Путь актрисы | страница 4



Много хорошего можно сказать о нравственных качествах отца и очень много печального о его жизненной судьбе. По складу характера он был в высшей степени своеобразен, а своеобразие в те далекие времена дозволялось лишь людям, достигшим известного веса в обществе, но ставилось в неизбывную вину небогатому и нечиновному человеку. Никак не мог отец понять, что ему (по рождению он был разночинец, и только офицерство дало ему звание личного дворянина) «не должно сметь свое суждение иметь». Этим и объясняется его ранняя отставка.

Была у него воля к труду, были душевные силы, но житейская неловкость губила его настойчивые стремления прожить жизнь недаром.

Мало что удавалось отцу. Например, долгие годы составлялся им молдавско-русский словарь. Помню огромное количество листов бумаги, исписанных его изящным почерком, но как часто эти листы можно было потом увидеть на банках с вареньем!

Рано вышел он в отставку, но ни разу в жизни не надел штатского платья. Был по-солдатски прост в обиходе. В еде признавал только борщ да гречневую кашу. Не терпел условностей. Читал с увлечением приключенческие романы, мечтал о дальних путешествиях. Любил садоводство. Любил удить рыбу или же, забыв об удочке, просто посидеть у реки, у моря. Природа гнала от него одиночество, которое, я уверена в этом теперь, постоянно испытывал он на людях. Да и сам был он нелюдим. Кристально честный не только в делах денежных, но и делах совести, должен был он, думается мне, очень страдать в те далекие времена…

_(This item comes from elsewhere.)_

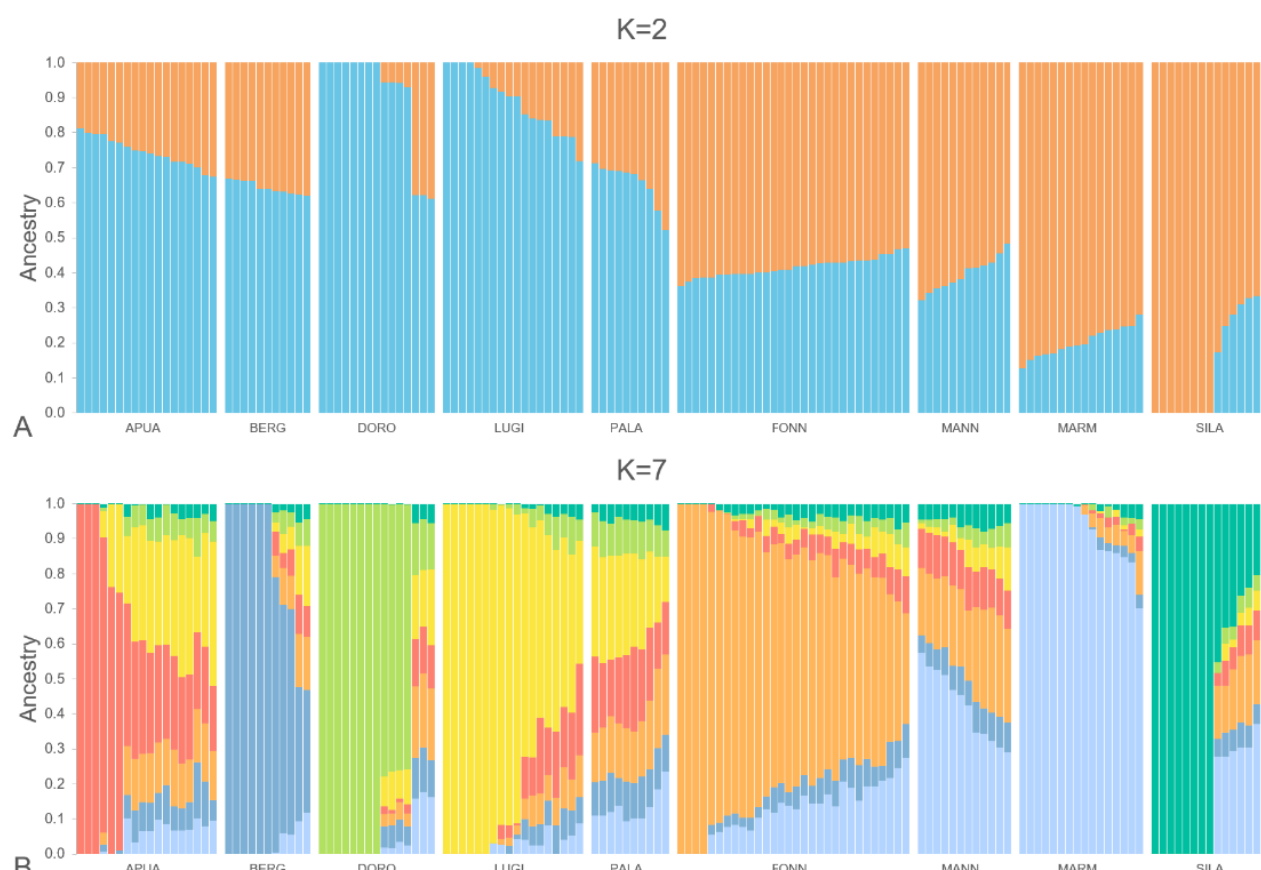
Figure 2. Admixture analysis of all the enrolled individuals, considering a number of clusters (K) equal to two ( A ) and seven ( B ), which resulted in the best fitting model. Each colour represents a different cluster. Herding dog breeds: Pastore Apuano (APUA), Bergamasco shepherd dog (BERG), Pastore d’Oropa (DORO), Lupino del Gigante (LUGI), and Pastore della Lessinia e del Lagorai (PALA); livestock guardian breeds: Fonni’s dog (FONN), Mannara dog (MANN), Maremma and the Abruzzi sheepdog (MARM), and Pastore della Sila (SILA).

Представляю, что отец мог тяготить окружающих: слишком требователен был он к людям. Не давал спуску себе и близким. Нас, детей, хотел приучить ничего не прощать себе. Никаких скидок на возраст! Раз в мелочной лавке, тайком от лавочницы, я взяла грошовую галету. Пришла домой и, как о геройском подвиге, заявила во всеуслышание: «Я украла галету!» Мне не было тогда еще и четырех лет. «Подвиг» мой дошел до отца. Он позвал меня. Он очень любил меня и звал «Семирамидой премудрой», но на этот раз голос его был суров. Я предстала пред ним оробевшая.

— Вот тебе грош, — сказал отец, — иди в лавку, низко поклонись лавочнице и скажи: «Простите меня, воровку, я украла У вас галету!»

{12} Четырехлетняя «Семирамида премудрая» в точности все это выполнила. Лавочница, экспансивная полная женщина, со слезами прижала меня к своей огромной мягкой груди, от которой — я и теперь помню — пахло рыбой и керосином. «Что за издевательство над ребенком?» — негодовала она всхлипывая. Я тоже рыдала, но домой вернулась триумфатором: с целым фунтом конфет (лавочница мне подарила). Чувствовала я себя чистой, почти святой.